The harmonization of international census microdata for demographic research: the IPUMS project
Discutant: Valérie Golaz (INED/CEPED) Séance en anglais
In recent years, international comparative population research
has expanded steadily as more and better demographic data have
become available. Scholars are increasingly able to compare not
just aggregated summary data, but individual-level microdata,
across countries. But this promising area of research is hindered
by uneven access to data, differing survey instruments, uneven
documentation, and incompatible technical specifications. Even when
individual researchers can overcome these difficulties, the result
is substantial duplication of effort and limited reproducibility of
results. The Integrated Public Use Microdata Series (IPUMS) is
designed to address these issues for world population census data.
The data series contains 111 national census samples from 35
countries and has agreements with 40 additional national
statistical offices.
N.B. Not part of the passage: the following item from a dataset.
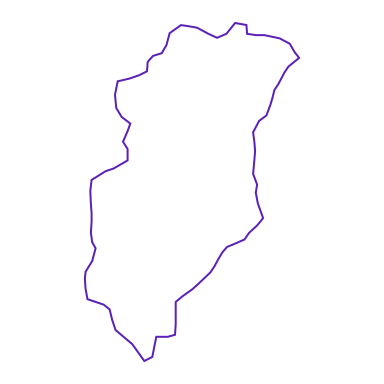 the district of Lefkonoiko, Cyprus
{"feature_id": "46923920B58626774901810", "entity_name": "Lefkonoiko", "entity_type": "district", "adm_level": 2, "iso_a3": "CYP", "parent_name": "Cyprus", "parent_adm1": "", "projection": "orthographic", "projection_center": [33.737, 35.264], "detail": "fine", "context": "isolated", "style": "outline", "palette": "violet", "viewbox_px": 384, "rotation_deg": 0, "n_neighbors": 0, "source": "geoboundaries", "source_scale": "gbopen_adm2", "svg_char_len": 1186}
<svg xmlns="http://www.w3.org/2000/svg" viewBox="0 0 384 384"><path d="M299.1,57.9L294.4,51.8L289.8,43.8L279.8,38.4L264.4,35.1L255.7,35.1L247.1,33.8L246.4,25.0L235.1,23.0L226.4,33.8L217.1,37.8L208.4,33.8L197.0,27.7L189.7,26.4L181.0,25.1L169.7,33.1L166.4,45.2L161.7,53.2L153.0,55.9L147.7,61.9L147.0,71.3L139.0,75.3L129.0,78.7L117.7,81.3L115.0,94.7L115.6,101.4L116.3,108.1L121.6,116.9L130.3,123.6L127.7,130.9L123.0,141.7L127.6,149.0L127.6,160.4L113.6,168.5L105.6,171.2L91.6,179.9L90.7,187.3L90.3,191.3L90.9,204.0L91.6,213.4L91.6,221.4L90.9,232.8L92.2,242.2L95.6,248.3L92.2,261.0L85.6,271.7L84.9,278.4L85.5,288.5L87.5,299.2L103.6,304.6L109.6,309.3L112.2,320.0L115.6,330.1L132.3,344.2L144.3,361.0L152.3,356.9L156.3,336.8L167.7,336.8L175.0,334.8L175.7,324.7L175.7,309.3L175.7,301.9L183.0,295.9L192.4,289.2L198.4,283.8L210.4,272.4L214.4,266.4L218.4,259.0L222.4,252.3L227.1,246.9L235.1,243.6L244.5,239.5L249.1,232.8L257.1,225.5L263.1,218.1L257.8,203.3L255.8,192.6L257.1,184.6L253.1,173.8L254.4,159.8L255.1,151.0L254.4,142.3L253.1,132.3L259.1,120.9L266.4,115.5L270.4,104.8L272.4,98.1L274.4,90.0L278.4,84.0L284.4,72.6L288.4,66.6L299.1,57.9Z" fill="none" stroke="#5b21b6" stroke-width="2"/></svg>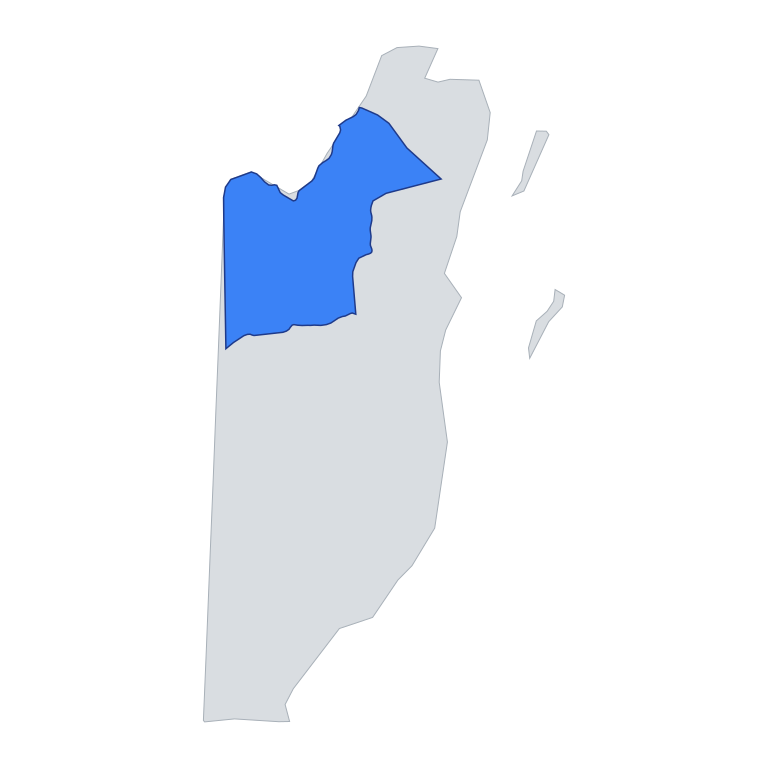 location of Orange Walk within Belize
{"feature_id": "BLZ-1326", "entity_name": "Orange Walk", "entity_type": "District", "adm_level": 1, "iso_a3": "BLZ", "parent_name": "Belize", "parent_adm1": "", "projection": "albers", "projection_center": [-88.77, 17.784], "detail": "fine", "context": "in_parent", "style": "filled", "palette": "blue", "viewbox_px": 768, "rotation_deg": 0, "n_neighbors": 0, "source": "natural_earth", "source_scale": "10m", "svg_char_len": 2167}
<svg xmlns="http://www.w3.org/2000/svg" viewBox="0 0 768 768"><path d="M223.5,220.0L223.4,197.3L230.5,179.4L251.2,171.9L277.9,187.6L289.0,194.1L299.0,190.4L311.7,180.9L327.2,153.2L366.2,96.1L381.7,55.6L397.0,47.6L419.0,46.1L437.9,48.6L424.7,78.2L438.0,82.1L450.0,79.3L478.9,80.2L490.2,112.6L487.3,139.9L460.2,211.8L456.8,236.5L444.4,273.4L461.5,297.7L445.7,330.0L440.4,350.9L439.2,382.3L447.4,442.0L434.7,528.1L412.0,565.7L397.9,580.0L372.6,617.4L339.4,628.5L293.3,688.7L285.1,704.5L289.6,721.5L278.8,721.7L234.5,718.9L204.6,721.9L203.4,720.4L206.1,655.7L210.1,555.6L213.1,482.2L215.9,410.3L218.1,356.5L221.0,283.3L223.5,220.0ZM523.9,191.0L512.1,195.9L521.7,180.8L523.1,171.2L536.5,131.0L546.3,131.2L548.9,134.7L523.9,191.0ZM548.7,321.7L529.7,358.3L528.5,347.9L536.3,320.9L547.1,311.3L553.7,301.3L555.1,289.5L564.6,295.2L562.3,306.9L548.7,321.7Z" fill="#d9dde1" stroke="#a8b0b8" stroke-width="1"/><path d="M225.9,348.7L224.7,276.5L223.8,220.2L223.6,197.5L225.5,187.1L227.4,184.4L230.8,179.5L251.4,172.0L256.7,173.9L260.8,177.6L264.5,181.8L268.7,185.0L271.6,185.3L274.4,184.8L276.8,185.3L280.2,192.6L283.4,195.1L293.3,200.9L295.5,200.3L297.0,198.2L298.1,192.4L299.2,190.6L311.9,181.0L314.2,178.2L317.8,168.1L319.0,165.7L322.7,162.6L326.0,160.6L329.0,158.4L331.4,154.5L332.2,151.7L332.9,145.8L333.6,143.2L339.8,132.8L340.6,129.9L339.8,126.2L338.8,125.5L345.9,120.2L353.1,116.7L356.1,114.5L358.5,110.5L359.3,107.5L361.8,108.0L377.6,115.0L388.9,123.3L406.9,148.0L441.1,179.0L386.1,193.3L373.0,200.9L371.4,205.4L370.9,207.6L370.6,210.3L370.8,212.2L371.7,215.6L371.9,217.2L371.8,220.6L370.3,227.5L370.2,228.7L370.2,230.1L371.0,235.9L371.0,237.4L370.3,243.6L370.4,245.4L371.7,248.8L372.0,250.2L371.8,251.9L370.7,253.1L368.7,254.0L366.1,254.7L358.8,258.2L356.0,262.6L352.8,271.7L352.6,276.4L355.8,314.2L352.2,313.0L350.4,313.5L345.3,316.0L342.4,316.5L338.2,318.1L330.9,323.0L326.4,324.6L320.8,325.4L314.1,325.1L310.5,325.4L307.9,325.3L302.1,325.5L297.6,325.2L293.9,324.6L292.2,325.1L290.4,327.2L289.0,329.3L286.4,331.1L282.9,332.3L254.0,335.5L252.0,335.0L250.1,334.2L247.3,334.4L243.8,335.7L233.5,342.5L225.9,348.7Z" fill="#3b82f6" stroke="#1e3a8a" stroke-width="1.5"/></svg>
The data are consistently coded and documented
across countries, and a web-based extraction system allows users to
pool selected variables and censuses for downloading and analysis.
Since the project began ten years ago, the IPUMS research team has
been forced to confront numerous technical and intellectual
challenges related to international harmonization. This paper
describes some of the key innovations, the reasoning behind them,
and the implications for research. Some persistent difficulties
true for the census samples -- and to some degree inherent to all
harmonization efforts -- are discussed. Finally, we present some
examples of research results that suggest the possibilities and
perils of cross-national research using harmonized data.